> _What this task involves_
As an exercise, copy out the entries exactly as written.

____ Data supplied

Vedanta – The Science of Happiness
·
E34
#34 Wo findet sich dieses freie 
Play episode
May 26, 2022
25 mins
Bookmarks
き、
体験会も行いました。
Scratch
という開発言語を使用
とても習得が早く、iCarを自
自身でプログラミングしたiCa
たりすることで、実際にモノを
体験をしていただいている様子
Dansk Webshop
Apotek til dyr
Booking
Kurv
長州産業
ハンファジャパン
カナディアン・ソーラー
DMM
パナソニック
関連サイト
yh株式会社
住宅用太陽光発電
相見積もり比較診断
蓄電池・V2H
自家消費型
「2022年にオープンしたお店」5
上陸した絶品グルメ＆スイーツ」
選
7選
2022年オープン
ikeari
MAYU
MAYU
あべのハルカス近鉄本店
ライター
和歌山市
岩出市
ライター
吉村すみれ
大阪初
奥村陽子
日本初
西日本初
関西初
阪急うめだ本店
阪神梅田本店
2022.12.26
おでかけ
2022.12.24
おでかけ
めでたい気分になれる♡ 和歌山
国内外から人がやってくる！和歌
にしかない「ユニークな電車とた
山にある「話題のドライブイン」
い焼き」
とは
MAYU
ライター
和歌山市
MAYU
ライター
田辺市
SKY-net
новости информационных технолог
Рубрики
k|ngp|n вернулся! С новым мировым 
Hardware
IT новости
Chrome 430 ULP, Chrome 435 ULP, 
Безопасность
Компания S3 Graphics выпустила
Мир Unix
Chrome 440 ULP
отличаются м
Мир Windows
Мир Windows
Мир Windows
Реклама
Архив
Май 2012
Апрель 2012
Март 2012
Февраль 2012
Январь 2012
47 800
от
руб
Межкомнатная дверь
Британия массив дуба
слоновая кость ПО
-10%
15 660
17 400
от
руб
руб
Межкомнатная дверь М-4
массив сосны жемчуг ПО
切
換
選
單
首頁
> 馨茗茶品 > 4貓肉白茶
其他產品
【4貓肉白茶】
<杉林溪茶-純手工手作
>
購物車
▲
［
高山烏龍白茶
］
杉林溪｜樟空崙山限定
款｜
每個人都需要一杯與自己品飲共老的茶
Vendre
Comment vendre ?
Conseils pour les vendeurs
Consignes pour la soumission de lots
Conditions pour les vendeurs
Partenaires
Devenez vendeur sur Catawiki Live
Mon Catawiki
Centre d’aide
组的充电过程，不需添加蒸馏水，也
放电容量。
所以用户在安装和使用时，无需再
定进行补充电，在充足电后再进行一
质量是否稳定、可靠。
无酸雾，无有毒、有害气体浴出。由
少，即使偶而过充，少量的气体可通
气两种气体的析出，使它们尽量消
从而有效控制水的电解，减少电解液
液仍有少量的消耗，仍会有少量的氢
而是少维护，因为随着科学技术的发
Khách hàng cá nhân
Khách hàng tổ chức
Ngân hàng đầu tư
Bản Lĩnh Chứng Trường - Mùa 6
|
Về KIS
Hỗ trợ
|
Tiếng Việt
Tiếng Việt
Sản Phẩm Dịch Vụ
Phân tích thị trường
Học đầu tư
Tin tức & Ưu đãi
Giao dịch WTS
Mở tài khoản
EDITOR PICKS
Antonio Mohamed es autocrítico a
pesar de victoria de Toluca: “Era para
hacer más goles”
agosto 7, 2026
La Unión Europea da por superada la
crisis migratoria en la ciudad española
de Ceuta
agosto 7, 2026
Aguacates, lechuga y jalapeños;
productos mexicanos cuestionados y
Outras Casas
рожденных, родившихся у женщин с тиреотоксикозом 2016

________

> _Exercise result_
Vedanta – The Science of Happiness
·
E34
#34 Wo findet sich dieses freie 
Play episode
May 26, 2022
25 mins
Bookmarks
き、
体験会も行いました。
Scratch
という開発言語を使用
とても習得が早く、iCarを自
自身でプログラミングしたiCa
たりすることで、実際にモノを
体験をしていただいている様子
Dansk Webshop
Apotek til dyr
Booking
Kurv
長州産業
ハンファジャパン
カナディアン・ソーラー
DMM
パナソニック
関連サイト
yh株式会社
住宅用太陽光発電
相見積もり比較診断
蓄電池・V2H
自家消費型
「2022年にオープンしたお店」5
上陸した絶品グルメ＆スイーツ」
選
7選
2022年オープン
ikeari
MAYU
MAYU
あべのハルカス近鉄本店
ライター
和歌山市
岩出市
ライター
吉村すみれ
大阪初
奥村陽子
日本初
西日本初
関西初
阪急うめだ本店
阪神梅田本店
2022.12.26
おでかけ
2022.12.24
おでかけ
めでたい気分になれる♡ 和歌山
国内外から人がやってくる！和歌
にしかない「ユニークな電車とた
山にある「話題のドライブイン」
い焼き」
とは
MAYU
ライター
和歌山市
MAYU
ライター
田辺市
SKY-net
новости информационных технолог
Рубрики
k|ngp|n вернулся! С новым мировым 
Hardware
IT новости
Chrome 430 ULP, Chrome 435 ULP, 
Безопасность
Компания S3 Graphics выпустила
Мир Unix
Chrome 440 ULP
отличаются м
Мир Windows
Мир Windows
Мир Windows
Реклама
Архив
Май 2012
Апрель 2012
Март 2012
Февраль 2012
Январь 2012
47 800
от
руб
Межкомнатная дверь
Британия массив дуба
слоновая кость ПО
-10%
15 660
17 400
от
руб
руб
Межкомнатная дверь М-4
массив сосны жемчуг ПО
切
換
選
單
首頁
> 馨茗茶品 > 4貓肉白茶
其他產品
【4貓肉白茶】
<杉林溪茶-純手工手作
>
購物車
▲
［
高山烏龍白茶
］
杉林溪｜樟空崙山限定
款｜
每個人都需要一杯與自己品飲共老的茶
Vendre
Comment vendre ?
Conseils pour les vendeurs
Consignes pour la soumission de lots
Conditions pour les vendeurs
Partenaires
Devenez vendeur sur Catawiki Live
Mon Catawiki
Centre d’aide
组的充电过程，不需添加蒸馏水，也
放电容量。
所以用户在安装和使用时，无需再
定进行补充电，在充足电后再进行一
质量是否稳定、可靠。
无酸雾，无有毒、有害气体浴出。由
少，即使偶而过充，少量的气体可通
气两种气体的析出，使它们尽量消
从而有效控制水的电解，减少电解液
液仍有少量的消耗，仍会有少量的氢
而是少维护，因为随着科学技术的发
Khách hàng cá nhân
Khách hàng tổ chức
Ngân hàng đầu tư
Bản Lĩnh Chứng Trường - Mùa 6
|
Về KIS
Hỗ trợ
|
Tiếng Việt
Tiếng Việt
Sản Phẩm Dịch Vụ
Phân tích thị trường
Học đầu tư
Tin tức & Ưu đãi
Giao dịch WTS
Mở tài khoản
EDITOR PICKS
Antonio Mohamed es autocrítico a
pesar de victoria de Toluca: “Era para
hacer más goles”
agosto 7, 2026
La Unión Europea da por superada la
crisis migratoria en la ciudad española
de Ceuta
agosto 7, 2026
Aguacates, lechuga y jalapeños;
productos mexicanos cuestionados y
Outras Casas
рожденных, родившихся у женщин с тиреотоксикозом 2016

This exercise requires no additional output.